Drip Cake - the low down on the learn!


If you love cake as much as I do, you were probably astounded by the mergence of Katheryn Sabbath's drip cakes last year. Her use of candy colours combined with common candy decorations are a visual feast that has sent cake aficionados wild all over the world. 

I thought I'd have a go at creating a drip cake myself, after seeing a tutorial this week that uses watered down candy melts for the drip component. 

I had three seven inch vanilla buttercakes in the freezer. I set out to build a mega tower, which would let me take my 30cm Perspex scraper out for a spin. As I built the layers I quickly realised I'd end up with a cake so high, it wouldn't fit in my fridge and I would have trouble getting someone to eat it. So I went for three layers of two centimetres each. 

I painted each layer with raspberry jam, then scattered a few frozen raspberries across each. Then I spread 3/4 cup of what I'm calling royal buttercream - royal icing made from meringue powder with 500g of butter combined into it - onto each layer. Yep - that's half a kilo of butter. The amount of butter in this cake is staggering. 

Then I made up a batch of chocolate buttercream. It's really important to state I don't put shortening in my buttercream. While adding a half a cup of vegetable shortening will make the buttercream slide better when you smooth it, to me it gives a horrible mouth feel and even more horrible aftertaste. If a cake doesn't taste good, what's the point, right?

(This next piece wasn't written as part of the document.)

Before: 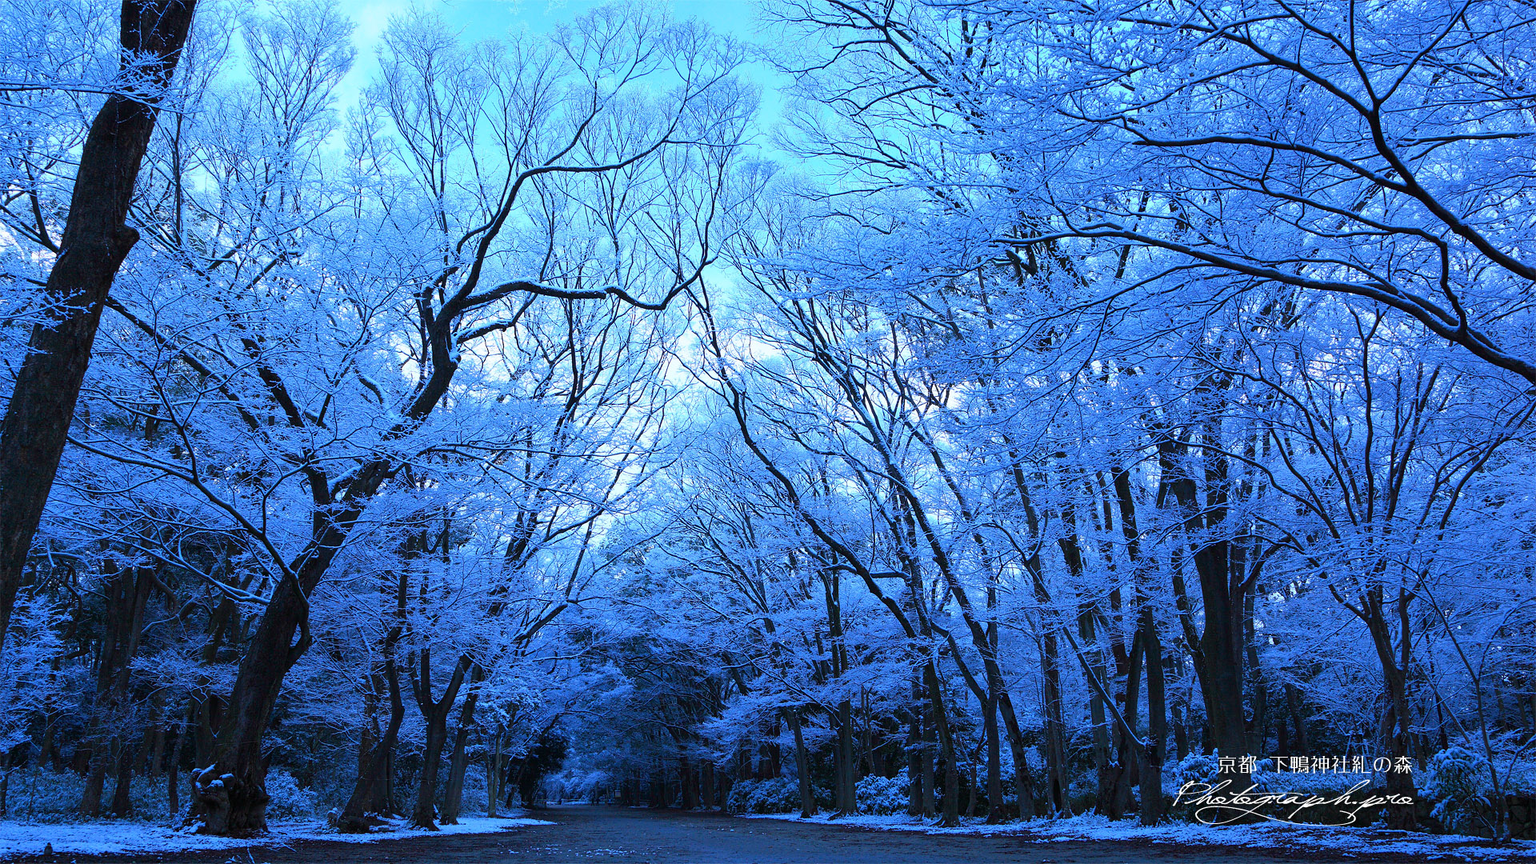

So I began smoothing on my chocolate buttercream. I found anywhere it connected with the royal buttercream it separated. I put the cake in the fridge to firm the chocolate buttercream up, but my first attempt just didn't quite cut the mustard. I decorated this one with chocolate wafers and sent it to a good home. 


I put a really bad crumb coat on my second cake and left it in the fridge overnight. When I finally plucked up the energy to plough on today, the buttercream was super solid. I had left the remainder out on the bench over night, covered in glad wrap. It was nice and soft so I beat it with the Kitchenaid and smoothed it onto my chilled cake. I find my buttercream recipe will not smooth easily. It's more suited to piping. The more I try to smooth it, the more dents and grazes and take off marks I get. So after a while I just took a hot knife to it. 

I put it in the fridge and prepped the topping. I put a whole bag of blue Wilton candy melts into a mixing bowl with a quarter of a cup of water. Terrifying!  This is what the tutorial said to do, but you can't trust anything you see on the internet! 

I gave the candy melts three 30 second zaps in the microwave. I had to stir the mix so much to melt the chocolate, it ended up with a lot of air bubbles. If you've ever used candy melts for cake pops, you'll know they are gloppy when melted. The water thinned it out well. But not well enough, I think. 

At the ready I had one piping bag of pink royal buttercream and one of mauve, plus some pink pearlescent bubblegum balls and some pink sixlets. I considered silver cachous, but they can turn black in the fridge and can make a cake look unsightly. So I left them out. 

I spooned the warm candy melt onto the edge of the cake and pushed it over the side as the tutorial instructed. Because of its thickness, it didn't drip like Kathryn Sabbath's. In fact, it wanted to set really quickly, so repeated attempts to push it over the side only caused bulges. 


I piped some royal buttercream puffs onto the surface and placed the gumballs and sixlets in a considered pattern on one side. The result is OKAY but I couldn't give this cake to anyone and feel good about it. 

The lesson here, I think, is that a cake design which can seem thrown together is actually art in disguise. Kathryn Sabbath clearly has a secret drip ganache recipe that I'm not privvy to. If I were to do this again, I'd cover the cake in ganache, not buttercream. The interior looks spectacular, but this is an intensely sweet cake. 


Comments

Unknown said…
I think your cake looks great! I know that however deceptively simple it looks drip cakes are really tricky! I made one for my sons birthday but when I tried for my daughter's 21st it failed. I used Italian meringue buttercream to coat and then chocolate ganache to drip. I added a little copha to the ganache for "dripability". I put a portion into a piping bag then spread some ganache over my buttercreamed cake and pushed it off the edges slightly but the drips came by piping drips quickly before it all sets. I found the second time I did it the ganache was maybe a little too hot. Hope you have some luck next time!
Petrina said…
Thanks for that Marcellina! People certainly wasted no time eating!